Ia menyoroti bahwa korupsi telah merampas anggaran vital yang seharusnya digunakan untuk pendidikan, kesehatan, infrastruktur, hingga perlindungan sosial. Karena itu, menurutnya, pemberantasan korupsi tidak boleh ditunda lagi dan harus menjadi agenda prioritas penegak hukum, khususnya Kejaksaan.

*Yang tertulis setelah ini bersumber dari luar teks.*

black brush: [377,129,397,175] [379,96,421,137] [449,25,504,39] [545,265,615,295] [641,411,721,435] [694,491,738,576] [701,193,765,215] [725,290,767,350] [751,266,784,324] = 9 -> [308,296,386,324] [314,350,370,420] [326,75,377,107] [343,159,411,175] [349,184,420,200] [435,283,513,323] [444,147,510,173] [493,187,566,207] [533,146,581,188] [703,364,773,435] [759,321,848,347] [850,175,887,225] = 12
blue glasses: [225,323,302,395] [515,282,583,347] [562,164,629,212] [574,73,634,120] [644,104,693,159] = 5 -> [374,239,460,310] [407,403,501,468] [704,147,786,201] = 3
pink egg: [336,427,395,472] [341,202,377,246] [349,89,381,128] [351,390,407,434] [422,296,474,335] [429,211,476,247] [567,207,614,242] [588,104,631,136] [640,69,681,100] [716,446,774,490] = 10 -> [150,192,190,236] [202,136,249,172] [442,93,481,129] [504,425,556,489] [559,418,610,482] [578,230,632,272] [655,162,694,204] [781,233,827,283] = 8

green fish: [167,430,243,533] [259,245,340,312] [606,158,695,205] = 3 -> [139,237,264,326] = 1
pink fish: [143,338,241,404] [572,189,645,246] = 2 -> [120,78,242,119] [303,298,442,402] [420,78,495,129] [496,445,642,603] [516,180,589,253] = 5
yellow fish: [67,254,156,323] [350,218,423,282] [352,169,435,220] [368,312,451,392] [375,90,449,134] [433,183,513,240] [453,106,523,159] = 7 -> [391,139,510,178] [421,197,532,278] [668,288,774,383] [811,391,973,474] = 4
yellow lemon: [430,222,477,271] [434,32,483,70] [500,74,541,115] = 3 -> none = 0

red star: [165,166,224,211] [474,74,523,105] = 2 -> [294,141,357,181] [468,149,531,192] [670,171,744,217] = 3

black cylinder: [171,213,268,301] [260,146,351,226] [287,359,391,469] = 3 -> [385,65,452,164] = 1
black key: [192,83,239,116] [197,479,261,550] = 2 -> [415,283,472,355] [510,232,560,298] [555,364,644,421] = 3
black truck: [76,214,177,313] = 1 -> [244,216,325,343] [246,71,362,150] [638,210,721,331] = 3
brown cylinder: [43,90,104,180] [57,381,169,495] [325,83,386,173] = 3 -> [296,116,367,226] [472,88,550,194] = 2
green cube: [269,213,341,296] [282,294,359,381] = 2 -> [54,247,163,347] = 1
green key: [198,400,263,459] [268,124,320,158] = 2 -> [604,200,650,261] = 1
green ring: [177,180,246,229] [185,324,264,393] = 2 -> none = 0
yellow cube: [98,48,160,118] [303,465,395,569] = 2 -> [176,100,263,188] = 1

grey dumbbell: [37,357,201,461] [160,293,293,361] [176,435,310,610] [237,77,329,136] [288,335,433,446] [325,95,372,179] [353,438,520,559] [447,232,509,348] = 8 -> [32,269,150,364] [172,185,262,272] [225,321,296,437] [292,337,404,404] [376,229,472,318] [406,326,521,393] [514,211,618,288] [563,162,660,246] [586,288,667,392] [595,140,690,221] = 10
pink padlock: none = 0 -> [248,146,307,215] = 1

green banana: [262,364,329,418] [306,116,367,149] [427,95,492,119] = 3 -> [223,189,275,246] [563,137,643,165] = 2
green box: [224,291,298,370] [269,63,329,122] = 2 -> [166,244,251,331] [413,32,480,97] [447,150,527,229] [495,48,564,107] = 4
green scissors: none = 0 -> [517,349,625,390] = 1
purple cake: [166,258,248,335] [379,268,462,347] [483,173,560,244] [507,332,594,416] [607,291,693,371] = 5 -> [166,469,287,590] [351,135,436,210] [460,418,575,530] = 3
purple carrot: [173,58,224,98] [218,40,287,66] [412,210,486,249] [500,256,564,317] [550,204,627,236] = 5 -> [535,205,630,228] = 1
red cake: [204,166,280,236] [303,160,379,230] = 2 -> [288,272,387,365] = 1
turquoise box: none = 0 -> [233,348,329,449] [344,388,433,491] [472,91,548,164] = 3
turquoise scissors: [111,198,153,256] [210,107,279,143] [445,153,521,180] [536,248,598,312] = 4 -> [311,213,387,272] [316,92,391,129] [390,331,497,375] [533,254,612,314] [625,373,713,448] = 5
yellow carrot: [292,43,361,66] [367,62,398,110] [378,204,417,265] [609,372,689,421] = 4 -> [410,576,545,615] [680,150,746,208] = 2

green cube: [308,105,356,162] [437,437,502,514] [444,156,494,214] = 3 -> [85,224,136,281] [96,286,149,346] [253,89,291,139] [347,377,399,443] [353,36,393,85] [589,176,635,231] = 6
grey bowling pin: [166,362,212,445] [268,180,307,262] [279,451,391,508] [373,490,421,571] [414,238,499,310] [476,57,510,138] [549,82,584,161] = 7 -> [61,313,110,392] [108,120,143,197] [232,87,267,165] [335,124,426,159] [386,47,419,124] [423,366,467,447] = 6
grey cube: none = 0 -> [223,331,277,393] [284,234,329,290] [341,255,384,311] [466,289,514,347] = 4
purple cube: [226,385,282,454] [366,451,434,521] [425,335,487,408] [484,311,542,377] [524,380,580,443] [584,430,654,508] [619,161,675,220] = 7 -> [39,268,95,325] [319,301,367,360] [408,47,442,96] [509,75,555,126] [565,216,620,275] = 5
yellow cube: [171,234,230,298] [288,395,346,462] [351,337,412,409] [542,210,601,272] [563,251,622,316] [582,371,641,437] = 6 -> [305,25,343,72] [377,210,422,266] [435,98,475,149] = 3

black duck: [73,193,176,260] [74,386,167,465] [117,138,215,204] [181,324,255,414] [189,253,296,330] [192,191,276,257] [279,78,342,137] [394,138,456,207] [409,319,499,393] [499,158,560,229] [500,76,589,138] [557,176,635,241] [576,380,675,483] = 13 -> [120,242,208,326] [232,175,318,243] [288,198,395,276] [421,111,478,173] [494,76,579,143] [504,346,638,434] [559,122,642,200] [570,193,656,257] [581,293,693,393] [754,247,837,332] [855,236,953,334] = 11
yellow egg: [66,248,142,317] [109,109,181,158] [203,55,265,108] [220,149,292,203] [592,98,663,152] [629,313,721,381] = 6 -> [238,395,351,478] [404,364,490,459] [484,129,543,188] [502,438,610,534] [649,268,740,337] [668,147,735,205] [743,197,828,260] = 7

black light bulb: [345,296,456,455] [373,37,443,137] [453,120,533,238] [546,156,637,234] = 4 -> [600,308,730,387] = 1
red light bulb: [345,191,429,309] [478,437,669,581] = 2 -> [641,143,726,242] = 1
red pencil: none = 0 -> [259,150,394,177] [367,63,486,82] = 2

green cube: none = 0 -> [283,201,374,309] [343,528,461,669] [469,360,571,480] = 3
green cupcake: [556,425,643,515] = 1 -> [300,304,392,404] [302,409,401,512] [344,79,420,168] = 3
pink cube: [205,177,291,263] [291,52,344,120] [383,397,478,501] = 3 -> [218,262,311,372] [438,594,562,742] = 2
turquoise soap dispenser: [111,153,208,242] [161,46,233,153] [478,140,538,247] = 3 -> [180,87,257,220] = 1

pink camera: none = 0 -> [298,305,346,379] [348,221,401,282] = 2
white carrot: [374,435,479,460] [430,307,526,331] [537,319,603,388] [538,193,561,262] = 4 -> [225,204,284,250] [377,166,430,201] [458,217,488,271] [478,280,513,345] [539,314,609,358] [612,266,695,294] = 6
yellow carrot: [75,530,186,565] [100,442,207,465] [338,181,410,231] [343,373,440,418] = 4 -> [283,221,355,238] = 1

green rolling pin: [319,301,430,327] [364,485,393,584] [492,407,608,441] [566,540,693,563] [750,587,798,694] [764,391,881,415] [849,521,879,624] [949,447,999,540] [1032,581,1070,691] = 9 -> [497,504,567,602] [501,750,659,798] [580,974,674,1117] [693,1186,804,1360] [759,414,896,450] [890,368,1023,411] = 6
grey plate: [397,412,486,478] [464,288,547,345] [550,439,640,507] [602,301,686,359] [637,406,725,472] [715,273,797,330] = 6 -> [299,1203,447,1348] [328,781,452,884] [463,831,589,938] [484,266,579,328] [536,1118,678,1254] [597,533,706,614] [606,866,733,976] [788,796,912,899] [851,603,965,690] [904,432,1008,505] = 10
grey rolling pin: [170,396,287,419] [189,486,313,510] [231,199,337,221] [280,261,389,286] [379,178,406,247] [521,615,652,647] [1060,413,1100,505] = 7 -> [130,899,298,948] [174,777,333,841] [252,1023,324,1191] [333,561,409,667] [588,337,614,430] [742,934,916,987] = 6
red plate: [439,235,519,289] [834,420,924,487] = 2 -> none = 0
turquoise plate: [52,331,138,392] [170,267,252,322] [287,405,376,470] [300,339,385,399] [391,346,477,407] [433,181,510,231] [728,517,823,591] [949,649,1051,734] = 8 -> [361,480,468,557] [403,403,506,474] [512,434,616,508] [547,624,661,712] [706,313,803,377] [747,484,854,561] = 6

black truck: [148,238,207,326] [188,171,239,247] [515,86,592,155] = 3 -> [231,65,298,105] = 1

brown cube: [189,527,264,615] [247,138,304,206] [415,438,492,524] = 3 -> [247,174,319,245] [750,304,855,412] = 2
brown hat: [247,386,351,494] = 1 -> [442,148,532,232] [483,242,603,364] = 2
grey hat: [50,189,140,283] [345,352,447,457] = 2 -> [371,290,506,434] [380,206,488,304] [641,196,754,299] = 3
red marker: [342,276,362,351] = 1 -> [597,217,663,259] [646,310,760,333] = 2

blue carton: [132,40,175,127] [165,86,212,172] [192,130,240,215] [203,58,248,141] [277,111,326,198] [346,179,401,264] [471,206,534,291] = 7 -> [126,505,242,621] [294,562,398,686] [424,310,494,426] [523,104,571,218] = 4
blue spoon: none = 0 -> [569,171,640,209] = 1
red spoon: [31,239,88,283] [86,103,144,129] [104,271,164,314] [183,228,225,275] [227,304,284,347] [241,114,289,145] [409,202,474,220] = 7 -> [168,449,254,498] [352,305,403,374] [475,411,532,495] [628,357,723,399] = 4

Kejaksaan Punya Peran Strategis
Dengan kewenangan menyeluruh dari penyelidikan hingga eksekusi, Kejaksaan memiliki peran penting dalam menjaga keadilan dan integritas negara. Namun, Panca juga mengingatkan bahwa perbaikan internal Kejaksaan tak kalah penting dari penindakan eksternal.
“Sistem karier dan penghargaan di tubuh Kejaksaan perlu dibenahi. Pengakuan dari publik terhadap jaksa-jaksa berintegritas harus diikuti dengan promosi yang layak,” ujarnya.
Ia menilai sistem yang tidak memberi ruang bagi meritokrasi akan mematahkan semangat integritas para jaksa. Oleh karena itu, keadilan harus diterapkan tidak hanya ke luar, tetapi juga ke dalam tubuh institusi.
Jaksa Harus Dilindungi Negara
Panca juga menyoroti risiko besar yang dihadapi para jaksa dalam menjalankan tugasnya, mulai dari tekanan, intervensi, hingga ancaman. Ia mendesak negara hadir untuk melindungi mereka.
“Jaksa yang teguh pada sumpahnya harus dijaga dan didukung. Ancaman terhadap mereka adalah ancaman terhadap keadilan itu sendiri,” tegasnya.
Kembalikan Kepercayaan Publik
Mengutip semangat yang disampaikan Presiden RI Prabowo Subianto tentang pentingnya pemerintahan yang bersih dan stabil, Panca menyatakan bahwa Kejaksaan berada di posisi kunci dalam membangun kembali kepercayaan publik terhadap sistem hukum.
“Penegakan hukum tidak boleh berhenti di ruang sidang. Ia harus berdampak nyata pada kehidupan rakyat. Dari sinilah kesejahteraan bisa dibangun,” pungkasnya.
Garda Tipikor menyerukan kepada seluruh elemen masyarakat untuk ikut mengawasi, mendukung, dan memperkuat institusi hukum, demi Indonesia yang bersih, adil, dan sejahtera.